En el fútbol, suele decirse que el resultado es lo único que importa. Sin embargo, en el ecosistema de Atlético Nacional, esa máxima es insuficiente y, para muchos, hasta ofensiva. El conjunto verdolaga se ha acostumbrado a una dinámica peligrosa: suma puntos en la tabla, pero resta ilusión en la grada, generando una creciente frustración entre sus seguidores. Hoy, Nacional es cada día más líder, pero también cada día más insípido, una contradicción que pesa en el corazón de su histórica afición.

La brecha entre la estadística y el sentimiento quedó en evidencia tras el reciente triunfo 2-1 sobre Jaguares de Córdoba. Lejos de la euforia que debería acompañar la cima de la liga, el ambiente en las tribunas del Atanasio Girardot era de resignación. "No nos importa el liderato si no jugamos a nada; queremos un equipo que agrade, pero ver esto es muy aburrido", sentenciaba un hincha mientras abandonaba las gradas, reflejando un sentir colectivo que la victoria, por sí sola, no logró silenciar ni disipar. La exigencia en el 'Rey de Copas' va más allá de los tres puntos.

El inicio del encuentro fue un espejismo de lo que la hinchada sueña y anhela. Durante los primeros compases, el partido pintaba para una goleada de antología, con un Nacional dominante y propositivo. Ante una defensa de Jaguares estática y carente de reacción, el balón transitaba con una fluidez y velocidad que hacía prever una noche de celebración y goles. Las opciones llegaban a granel; de hecho, desde el primer minuto la visita ya se había salvado milagrosamente de una anotación temprana. El premio a esa intensidad y buen juego inicial llegó al minuto 13, cuando Andrés Sarmiento, tras una lúcida jugada colectiva que desarmó la zaga rival, infló la red con un potente remate, desatando una breve alegría.

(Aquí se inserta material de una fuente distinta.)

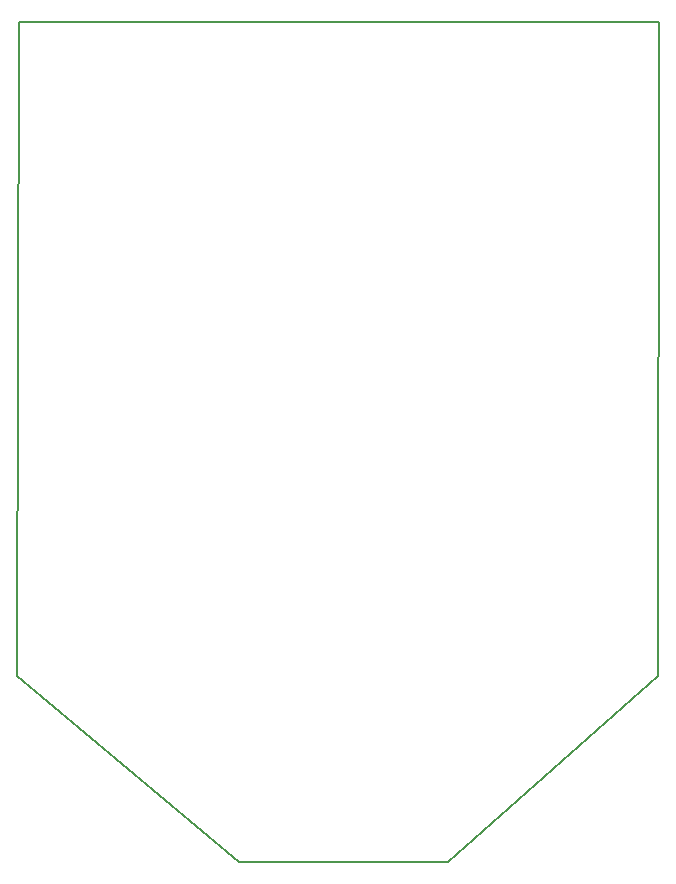
<source format=gbr>
G04 #@! TF.FileFunction,Profile,NP*
%FSLAX46Y46*%
G04 Gerber Fmt 4.6, Leading zero omitted, Abs format (unit mm)*
G04 Created by KiCad (PCBNEW 4.0.5) date 05/24/17 22:27:59*
%MOMM*%
%LPD*%
G01*
G04 APERTURE LIST*
%ADD10C,0.100000*%
%ADD11C,0.150000*%
G04 APERTURE END LIST*
D10*
D11*
X121178320Y-127299720D02*
X121315480Y-71917560D01*
X157667960Y-143078200D02*
X139948920Y-143083280D01*
X175554640Y-73847960D02*
X175468280Y-127274320D01*
X121198640Y-127314960D02*
X139943840Y-143083280D01*
X157673040Y-143062960D02*
X175468280Y-127289560D01*
X175549560Y-71922640D02*
X175539400Y-73934320D01*
X175417480Y-71917560D02*
X175549560Y-71922640D01*
X121315480Y-71917560D02*
X175417480Y-71917560D01*
M02*

</source>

No obstante, lo que debía ser el inicio de una avalancha de goles y buen fútbol terminó siendo el techo del equipo. Tras el gol, Nacional sufrió una metamorfosis inexplicable: se replegó, mermó drásticamente su intensidad y cedió la iniciativa a un rival que parecía inofensivo. Ese conformismo y pasividad le dieron oxígeno a un Jaguares que, ganando confianza con cada minuto, aprovechó un error en la salida verdolaga. Un pase al vacío tomó mal parada a la zaga local y Cristian Álvarez definió con categoría, "bañando" al debutante Kevin Cataño para el 1-1 parcial, un golpe que silenció el Atanasio.

La segunda etapa fue un ejercicio de paciencia o, para muchos, de tedio para la tribuna. El fútbol se tornó parco, sin esa chispa, creatividad o ambición necesaria para encender el Atanasio y romper la paridad. Aunque el venezolano Eduardo Bello logró conectar un cabezazo certero al minuto 69 para sellar el 2-1 definitivo, el equipo volvió a refugiarse en la suficiencia y la administración del resultado. No hubo ambición por el tercer gol, ni ese "plus" de jerarquía y contundencia que históricamente ha exigido la identidad del club, dejando un sabor agridulce a pesar de la victoria.

Nacional duerme en lo más alto de la liga, pero despierta dudas profundas sobre su propuesta de juego y su capacidad para ilusionar. En el "Rey de Copas", ganar es una obligación innegociable, pero jugar bien es un mandato cultural que este liderato, por ahora, se niega a cumplir, dejando a la hinchada con más preguntas que certezas.